Mount Pagus is a conical-shaped mound more than five hundred feet high, and was located in the center of the ancient city. Its summit was crowned with a shrine dedicated to Nemesis, a Greek goddess who was supposed to be a form of Artemis. Because of its splendor and its garland of magnificent buildings, this hilltop was also known as The Crown of Smyrna. Circling the base of the mount "like a necklace on a statue" was one of the finest streets of the ancient world, called The Street of Gold. When Apollonius visited the city he advised the proud citizens to prefer a crown of splendid men rather than a crown of beautiful buildings. The city itself was sometimes called The Crown of Ionia. This historical background gives significance to the promise of Jesus, "Be thou faithful unto death, and I will give thee a crown of life." The promise had a forceful and peculiar meaning to the suffering members of the church of Smyrna.

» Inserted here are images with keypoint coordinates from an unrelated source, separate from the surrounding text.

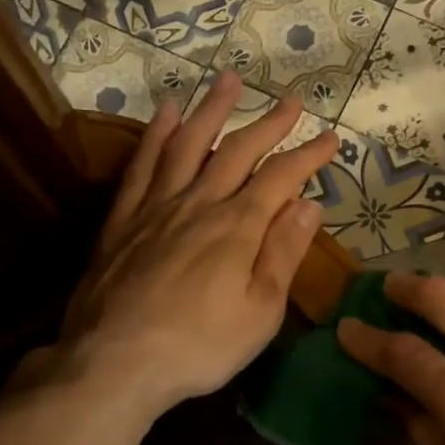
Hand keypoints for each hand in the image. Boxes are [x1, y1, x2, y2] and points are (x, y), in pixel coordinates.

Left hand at [55, 74, 337, 420]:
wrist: (113, 364)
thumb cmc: (199, 347)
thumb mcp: (260, 311)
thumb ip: (284, 253)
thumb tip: (309, 204)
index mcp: (237, 227)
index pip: (281, 177)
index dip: (308, 155)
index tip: (331, 139)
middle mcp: (198, 203)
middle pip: (237, 151)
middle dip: (268, 123)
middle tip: (289, 100)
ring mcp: (156, 207)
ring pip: (187, 144)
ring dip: (211, 110)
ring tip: (227, 80)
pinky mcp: (122, 220)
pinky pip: (142, 166)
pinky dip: (155, 135)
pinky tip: (165, 115)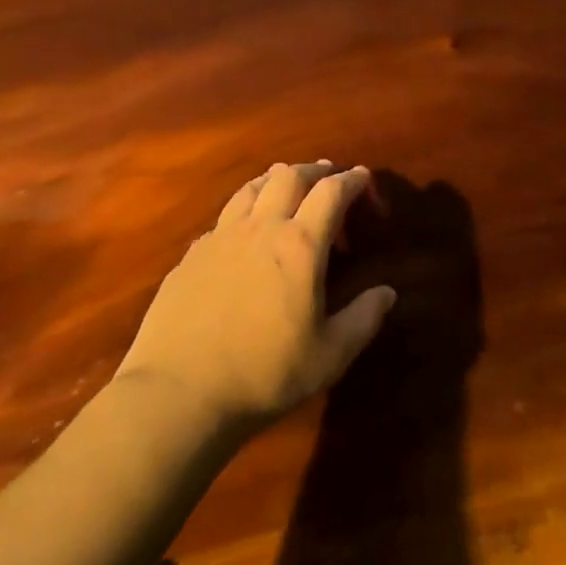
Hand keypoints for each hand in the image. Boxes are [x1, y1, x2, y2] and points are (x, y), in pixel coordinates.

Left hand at [115, 162, 396, 431]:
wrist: (177, 394)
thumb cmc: (264, 374)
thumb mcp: (330, 355)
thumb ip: (364, 319)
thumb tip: (388, 292)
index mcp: (301, 245)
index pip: (332, 192)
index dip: (352, 180)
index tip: (364, 178)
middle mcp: (261, 228)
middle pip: (290, 176)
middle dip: (315, 170)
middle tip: (329, 175)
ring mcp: (220, 238)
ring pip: (252, 188)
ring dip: (276, 180)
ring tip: (287, 186)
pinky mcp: (190, 256)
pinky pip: (224, 217)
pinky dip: (245, 210)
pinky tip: (244, 232)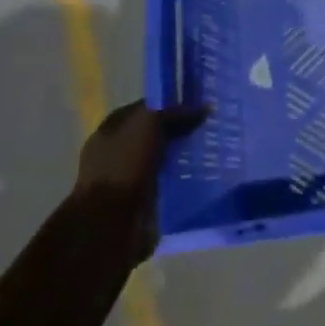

All through her long and eventful history the city of Smyrna has suffered from besieging armies, massacres, earthquakes, fires, and plagues. About 600 BC the Lydians captured and almost completely destroyed the city. It lay in partial ruins for four hundred years. It was crushed almost to death but was rebuilt by the Greeks and again became a flourishing city. It was restored to life and prosperity. The city was destroyed by a terrible earthquake in AD 178, only eighty years after the church received the Apocalypse. It was again crushed to death but was destined to recover, for it was "the city of life." The city was restored to more than its former beauty and glory by Emperor Marcus Aurelius. There has seldom been a period of two years without an earthquake. The city was almost completely destroyed by a severe quake in 1688, when the earth opened and swallowed up five thousand people. In 1758 a plague almost depopulated the city, and in 1922 the Turks captured and partially destroyed the modern Smyrna.

Smyrna is the only one of the seven cities of Asia which retains anything of its ancient standing. It is today the largest city of Asia Minor, and is the commercial center of the Levant. The population was recently reported to be 154,000. The present name under Turkish rule is Izmir. More than seven thousand ships of all nations visit the beautiful harbor of Smyrna each year, and its annual trade is valued at many millions of dollars. One of its chief exports is the famous Smyrna figs. Large quantities of woolen cloth are also exported. Thus has the city of Smyrna often risen from apparent death "to become one of the first stars in the brilliant belt of the cities of Asia Minor."